I'm certainly not an MD (I am a MaxDad), but I'm guessing that it is not likely to produce anything but only time will tell and as I indicated in prior post, the Research Microbiologists (both MD's) I spoke with thought it was likely that this would take a few months (2-3) and so I concluded that this should all be over in Q4 and no later than the end of this year. Again, we just need to see it through, but this should be the LAST HOOP before returning Omontys and we could certainly see material actions between now and then depending on what the rest of the investigation determined (which most of us believe is that the 3 deaths were HUMAN ERROR).
Many thanks, MaxD. I see they are pushing it down today for no reason - may be weak hands are grabbing a temporary profit. Let them push it down a bit more, I will load a ton. Another triumph at QCOR front - looks like it is heading toward three digits. Congrats!!
It depends on the purpose of the test.
Are they trying to develop a pre-test that will be administered to all potential O patients at the infusion center in order to screen out potential hyper reactors? This would be a major undertaking, especially with hyper reactors being so rare. Any such test would require FDA approval prior to marketing, which means large-scale field tests with enough subjects to establish statistically significant estimates of sensitivity and specificity of the test. Given that nobody even knows if there are any DNA markers for this hypersensitivity, this would be a long-term and risky undertaking.
On the other hand, the purpose may be to show good faith to the FDA by helping the scientific community understand drug hypersensitivity reactions in general. If so, the research on such a test could be done AFTER re-launch of O. In the meantime, infusion centers (Fresenius et al.) would need to be much more diligent about watching patients for emergent hypersensitivity reactions and treating them promptly. Which, by the way, they should have been doing all along.

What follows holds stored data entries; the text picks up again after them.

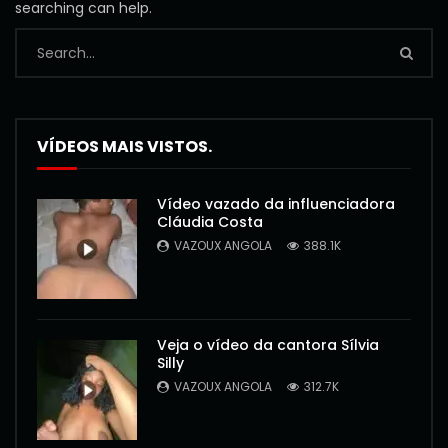
searching can help.
VÍDEOS MAIS VISTOS.
Vídeo vazado da influenciadora
Cláudia Costa
VAZOUX ANGOLA
388.1K
Veja o vídeo da cantora Sílvia
Silly
VAZOUX ANGOLA
312.7K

Stoutsval, I believe you are right on the mark. I have a range of (0.0067 to 0.00368) subject to a sensitive reaction. A better understanding of genotypical traits, foreign material, and anti-bodies would help.
stoutsval: So now that it seems confirmed that its an allergic reaction, wouldn't a strict protocol for monitoring the patient for such reactions, accompanied with an equally immediate protocol to remedy such allergic reaction, should it occur, be sufficient for the FDA to allow the re-introduction of "O". I think yes based on the low probability of a fatal reaction, and a high probability of immediate remedy, and a higher probability of healing the patients disease. Imo I think its ready to be reintroduced. Or have I oversimplified this?
max: wish I had more cash as the Oct. options will be cutting it close if this scenario plays out and stalls the pps climb. However, would this stop any re-introduction before such test completion, or say buyout?